Сегодня, когда хозяйка опять заахала, что ему дым глотать придется, Фома ответил по–новому:
— Помоги–ко, Машенька, мне с печи слезть. Надоело лежать колодой.
— Что ты, дедушка Фома, что ты, — забеспокоилась хозяйка, — лежи, лежи! Я тебе молочка у суседей попросила. Своей–то коровки нет у нас. Испей молочка, дедушка, во здравие.
— Говорю, помоги встать. Силу в себе чую. А молоком меня отпаивать жирно будет, сама впроголодь живешь. И какой я тебе дедушка? — ласково упрекнул Фома.
— А как же! Вестимо — дедушка. Вишь, борода–то у тя чалая.
Фома захватил в кулак бороду, загнул ее кверху.
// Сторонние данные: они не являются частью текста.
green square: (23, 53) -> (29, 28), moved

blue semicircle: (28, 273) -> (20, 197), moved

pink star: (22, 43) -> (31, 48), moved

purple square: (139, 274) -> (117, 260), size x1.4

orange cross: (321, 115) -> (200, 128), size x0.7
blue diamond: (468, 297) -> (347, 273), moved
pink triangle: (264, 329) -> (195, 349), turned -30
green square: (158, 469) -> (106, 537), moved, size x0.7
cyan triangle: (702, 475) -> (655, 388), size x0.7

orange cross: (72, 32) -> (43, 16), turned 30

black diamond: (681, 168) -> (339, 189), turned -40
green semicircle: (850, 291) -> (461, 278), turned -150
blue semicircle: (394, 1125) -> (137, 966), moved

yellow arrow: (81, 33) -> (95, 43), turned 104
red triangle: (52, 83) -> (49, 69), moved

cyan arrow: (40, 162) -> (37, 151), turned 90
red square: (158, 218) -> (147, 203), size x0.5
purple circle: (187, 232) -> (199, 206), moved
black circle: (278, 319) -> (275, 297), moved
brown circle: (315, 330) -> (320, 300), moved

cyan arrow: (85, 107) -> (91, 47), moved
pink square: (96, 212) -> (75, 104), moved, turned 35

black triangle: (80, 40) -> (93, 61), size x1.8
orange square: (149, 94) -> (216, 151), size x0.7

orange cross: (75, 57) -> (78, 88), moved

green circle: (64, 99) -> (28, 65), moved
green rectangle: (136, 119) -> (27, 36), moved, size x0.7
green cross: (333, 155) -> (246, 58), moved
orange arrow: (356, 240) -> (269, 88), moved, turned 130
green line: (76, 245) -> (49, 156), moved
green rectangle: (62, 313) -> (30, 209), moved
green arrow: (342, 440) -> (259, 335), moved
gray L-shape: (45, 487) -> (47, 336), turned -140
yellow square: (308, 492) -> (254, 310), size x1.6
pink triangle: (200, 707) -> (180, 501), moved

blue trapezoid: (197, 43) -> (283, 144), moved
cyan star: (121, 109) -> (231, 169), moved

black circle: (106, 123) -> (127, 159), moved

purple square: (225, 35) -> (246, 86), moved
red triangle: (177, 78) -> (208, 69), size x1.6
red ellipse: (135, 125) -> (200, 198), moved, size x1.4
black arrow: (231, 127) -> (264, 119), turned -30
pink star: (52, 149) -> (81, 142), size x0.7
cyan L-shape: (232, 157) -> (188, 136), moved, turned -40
В черных завитках бороды даже при слабом свете лучины было видно много белых нитей. Фома разжал кулак.
— В самом деле чалая!
Без помощи хозяйки полез с печи.
— Подожди! Подожди! — закричала она, но Фома уже слез, и только тут, когда он выпрямился и расправил плечи, хозяйка поняла, какой богатырь всю зиму валялся еле жив у нее на печи, а Фома тем временем, пусть еще нетвердой походкой, но сам, ни за что не держась, дошел до лавки, сел у светца. Тут отворилась дверь. Горазд застыл на пороге, забыв скинуть полушубок.
— Дедушка Фома, да никак ты встал?
— Вишь, и этот меня дедом крестит, — захохотал во все горло Фома, но тут же схватился за грудь, смолк, сказал тихо: — Это меня стрелка так ублаготворила, вот я стариком вам и показался, а в дедах мне ходить еще рано.
— Сколько же тебе от роду лет будет?
— Мне–то? Сорок три лета мне. Я еще в силе, а вишь, жена твоя меня бородой корит, дескать, с сединой борода–то. Но не в том кручина. Ты мне, Гораздушка, лучше скажи: далеко ли меня завезли? В чьи когти я угодил?
— Завезли в Тверское княжество. На речку Ламу, недалече от града Микулина. — Горазд осекся, помолчал, потом спросил: — Ты с чего так вскинулся, едва я про Микулин помянул?
— Знавал я здешние места, — угрюмо ответил Фома. — Говори дале.
— А про что говорить–то?
— Про боярыню.
— Ну что ж, можно и про боярыню. Поп крестил ее Василисой, а с той поры как муж ее, микулинский боярин Авдей Рыжий, помер и боярыня сама хозяйствовать начала, пристало к ней прозвище — Паучиха. Работные люди так прозвали. Смекаешь?
Фома ничего не ответил. Встал, пошел к печи. Горазд подскочил, помог ему влезть.
— Осьмнадцать лет! Осьмнадцать лет! — бормотал про себя Фома, валясь на овчину.
Ясно вспомнилась ему та ночь, когда он, не стерпев плетей боярина Авдея, сбежал в станичники, и вот через восемнадцать лет опять влип в старую боярскую паутину!